Keeping On Track is a Tree Problem from the 2017 ICPC East Central North America Regional

Problem

Here’s the link: https://open.kattis.com/problems/ontrack

In this problem, we are given a tree T. The main objective of the problem is to find a vertex v such that removing v maximizes the number of pairs of disconnected vertices in the tree. We are then allowed to add exactly one edge to the graph in order to reconnect vertices that have been disconnected when we removed vertex v. The goal of this operation is to reconnect as many pairs of vertices as possible. We are asked to output the number of vertices disconnected after removing v and the number of vertices disconnected after removing v and adding a maximal edge.

Approach

We split the problem into three parts.

Part 1: Given size of subtrees, compute number of vertices disconnected.

One key observation we can make in this problem is that the number of vertices disconnected by the removal of a vertex is the sum of the products of the number of children in each of the vertices subtrees, if we consider a tree rooted at the vertex.

The proof is very simple. Consider an arbitrary vertex v in the tree. We root the tree at v. Because there is exactly one path from one vertex to another in a tree, every path from vertex a to b in the tree that goes through v is cut by the removal of the edge v. All paths that include vertex v are the ones that start at some subtree of v and end at another subtree of v. The number of these paths is exactly the sum of the products of the number of vertices in each subtree of the tree rooted at v. Also the sum of products (AB + BC + AC …) can be computed in O(n) with a very simple algorithm shown later.

Part 2: Compute size of subtrees of each node.

We now know how to compute the number of disconnected vertices for vertex v given the number of vertices in each of the subtrees of the tree rooted at vertex v. We now must find an efficient method to compute the number of vertices in each of the subtrees of the tree rooted at vertex v.

A naive method would be to just do a dfs or bfs from each vertex to compute the size of each of its subtress. However this because O(n^2) which is much too slow for the bounds on this problems. It turns out there is a faster method to compute this quantity with some clever preprocessing.

We can root the tree at an arbitrary vertex r and recursively compute the size of each subtree of the vertex. We call this the descendant labeling. For each vertex, the it’s descendant labeling is the size of the subtree of that node relative to a tree rooted at the arbitrary vertex r. This can be done with one dfs.

Computing the size of the subtrees rooted at each vertex becomes very simple using the descendant labeling. For each vertex that is a “child” of the current vertex, given by our current labeling, we add the size of that subtree to our list of subtree sizes. To compute the size of the rest of the tree, we just compute the size of the entire tree and subtract out the descendant labeling of the current vertex. With this information, we can easily compute the subtree sizes for each vertex.

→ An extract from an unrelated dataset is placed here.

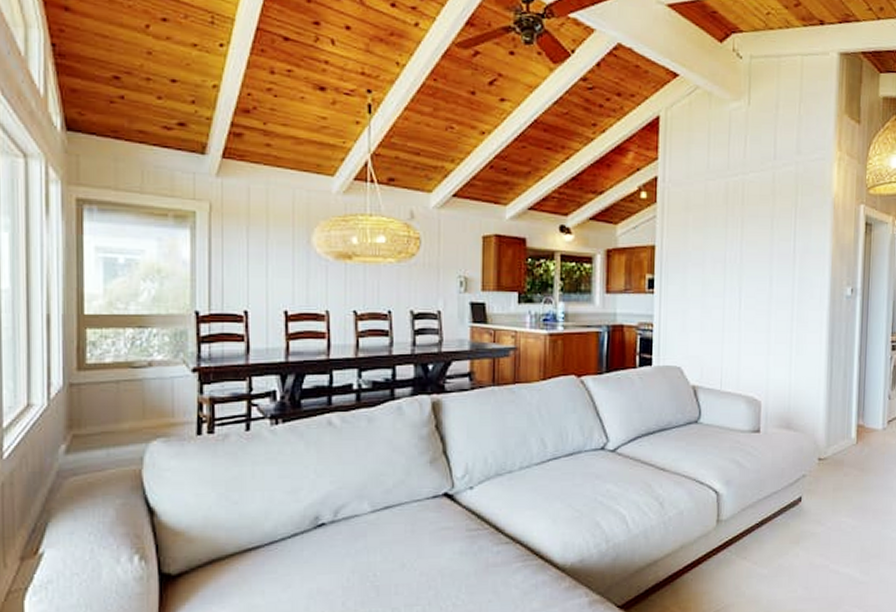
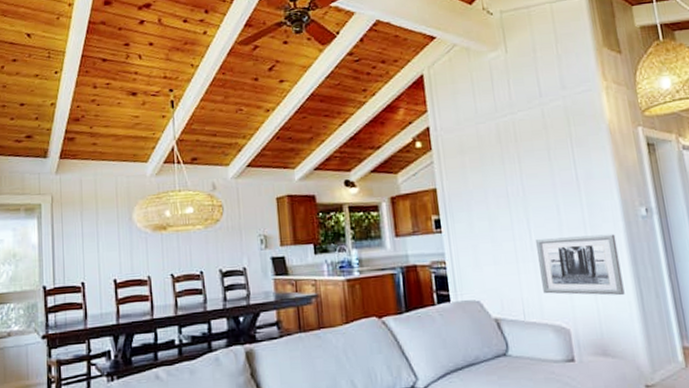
wall art: none [743,310,819,373] -> present [536,234,625,296]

Part 3: Sum of products of numbers in a list.

Consider a list [A, B, C, D]. We can compute AB + BC + AC + AD + BD + CD naively with 2 for loops over the list. This is O(n^2). Another way to compute this is to represent the sum as (A)(B) + (A + B)(C) + (A + B + C)(D). By computing these running sums, A, A + B, A + B + C, we can create a very simple O(N) algorithm for computing the sum of products of numbers in a list.

Combining, these 3 parts we can get a solution.

Code

The following code computes the descendant labelings:

int n;
vector<int> tree[MAXN];
int size[MAXN];
int pars[MAXN];

int dfs(int node, int par) {
    int total = 1;
    for(int next: tree[node]) {
        if(next != par) {
            total += dfs(next, node);
        }
    }
    pars[node] = par;
    size[node] = total;
    return total;
}

The following code computes the size of the subtrees.

vector<int> splits[MAXN];

void find_splits() {
    for(int i = 0; i <= n; i++) {
        int parsize = size[0] - size[i];
        if(parsize > 0) {
            splits[i].push_back(size[0] - size[i]);
        }
        for(int next: tree[i]) {
            if(next != pars[i]) {
                splits[i].push_back(size[next]);
            }
        }
        sort(splits[i].begin(), splits[i].end(), greater<int>());
    }
}

The following code computs the sum of products and the solution to the problem

pair<int, int> max_pair() {
    int worst = -1;
    int fixed = -1;
    for(int i = 0; i <= n; i++) {
        int sum = 0;
        int run = splits[i][0];
        for(int j = 1; j < splits[i].size(); j++) {
            sum += run * splits[i][j];
            run += splits[i][j];
        }
        if(sum > worst) {
            worst = sum;
            fixed = sum - splits[i][0] * splits[i][1];
        }
    }
    return make_pair(worst, fixed);
}

We can put all these together to solve the problem.